Jennifer Holliday Overcame Blindness, Depression, A Suicide Attempt And Multiple Sclerosis To Make It Back To Broadway

November 2, 2016  |  

Aside from that powerhouse, one of a kind voice of hers, many of us don’t know much about Jennifer Holliday. We know she became something like a household name for her Tony-award winning role of Effie White in Dreamgirls. We all remember what she sounded like belting out the words to “And I Am Telling You I’m Not Going.”

And that’s about it. Today, Holliday is playing the role of Shug Avery in the Broadway revival of The Color Purple.  The journey to get back on stage after a 15 year absence has been anything but easy or glamourous.

In a recent interview with People, Holliday went into detail about her struggles with clinical depression, multiple sclerosis, the issue of her weight, blindness and finding work in this fickle industry.

Holliday’s depression began long before she was officially diagnosed. It started while she was working on Dreamgirls, 35 years ago.

“When I was suffering with depression, people weren’t talking about depression. It had a stigma. Nobody asked me about it.”

As a result of her illness, Holliday started having mood swings and outbursts that made me label her a “diva” and difficult to work with. “No one ever said, ‘Do you want to talk to somebody?’ I knew I was terribly sad, but I didn’t know why.”

On her 30th birthday, Holliday took sleeping pills trying to kill herself. She was rescued and when she woke up she was angry that she hadn’t done it right.

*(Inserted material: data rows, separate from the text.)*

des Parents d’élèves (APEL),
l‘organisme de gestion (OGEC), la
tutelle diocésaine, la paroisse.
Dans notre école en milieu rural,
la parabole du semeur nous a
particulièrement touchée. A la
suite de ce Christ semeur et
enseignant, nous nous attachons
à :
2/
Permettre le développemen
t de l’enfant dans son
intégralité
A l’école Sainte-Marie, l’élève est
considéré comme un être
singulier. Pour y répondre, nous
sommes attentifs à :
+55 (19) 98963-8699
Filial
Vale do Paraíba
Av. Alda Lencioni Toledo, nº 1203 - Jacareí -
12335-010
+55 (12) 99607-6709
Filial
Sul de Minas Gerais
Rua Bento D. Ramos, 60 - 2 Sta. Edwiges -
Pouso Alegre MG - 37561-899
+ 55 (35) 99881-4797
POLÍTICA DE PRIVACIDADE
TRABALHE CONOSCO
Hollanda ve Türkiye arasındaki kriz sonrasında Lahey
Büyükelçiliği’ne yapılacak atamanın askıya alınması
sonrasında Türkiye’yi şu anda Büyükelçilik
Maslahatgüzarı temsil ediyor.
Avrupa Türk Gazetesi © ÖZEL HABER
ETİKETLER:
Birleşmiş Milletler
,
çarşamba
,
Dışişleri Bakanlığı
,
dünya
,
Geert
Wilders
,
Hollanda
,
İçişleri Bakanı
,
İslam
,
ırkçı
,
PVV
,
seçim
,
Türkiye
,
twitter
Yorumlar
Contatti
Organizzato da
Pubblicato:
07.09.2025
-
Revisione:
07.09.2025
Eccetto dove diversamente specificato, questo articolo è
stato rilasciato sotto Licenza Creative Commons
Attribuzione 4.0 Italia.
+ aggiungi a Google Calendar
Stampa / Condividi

Afterward, she spent three months in a sanatorium. While she was supposed to be healing, she started focusing on her weight. “I had thought I was really ugly. I had just been dropped by my record company because they called me too unattractive and not marketable. They were like, ‘We can’t make a music video of you.’ I told the doctor, ‘That’s the reason for my problems. My record company dropped me, I can’t get a boyfriend- that’s the reason! I’m too big.”

Her feelings about herself and the regarding her weight as a hinderance, Holliday had what was then an experimental surgery called a gastric bypass. Holliday lost 124 pounds as a result, but it didn’t do much to change her career as she anticipated.

“Nobody wanted me small. They only wanted the old Jennifer Holliday. They were uncomfortable with my new look, my new attitude- everything. It was a very hard time for me for about three years. I had no work and no friends.”

As for herself, Holliday liked her new body.

“I didn’t fall for that trick. I like the way I looked and I have stayed that way. I wasn’t going to believe everyone else because they lied when I was overweight.”

Then as she was enjoying her body, she was diagnosed with multiple sclerosis in 1999. She had been battling symptoms of the disease for years but doctors didn’t know what it was.

“For a long time they thought I had lupus, then they thought I had something else. Finally, when I couldn’t walk, they did a spinal tap and conclusively diagnosed me with M.S.”

Her sore joined and muscle pain made her lose the ability to walk and function. In 2007, she felt a sharp pain, as if someone had taken a knife to her eye. She would lose sight completely in that eye.

She was living without health insurance at the time.

She told her neurologist, “Fortunately, there are a lot of blind singers. There was no discoloration in the eye, so I’m not concerned about seeing out of it as long as I can sing.”

And though she was afraid of how her illnesses might affect her career, she was determined not to give up. “I began to look for more alternative treatments. I said, ‘I’ve got to find out more about this illness and I’ve got to fight. I’ve got to be able to walk and I’ve got to get control.”

There is no cure for M.S. but Holliday is able to treat it now. She’s mobile and after seven months, her vision slowly returned.

Holliday believes it’s been her positive attitude that has helped her survive all of this.

“I really tried to fight to stay more positive.” Holliday said she used daily affirmations and stayed active so her mind wouldn’t linger on her sadness. “If your mind is not willing, everything will go. There’s so much great power of our mind that we take for granted, and how we think and what positiveness can do. There was some purpose that I didn’t die when I tried to kill myself. So I decided I was going to fight for life.”

Holliday has used all of her trials and tribulations and channeled the into the character of Shug Avery.

“It was a very long, hard journey. But now, I do think that I’m ready to come back. And maybe these opportunities will be better than what I thought I missed. But I’ve grabbed it. And I’m not going to let it go.”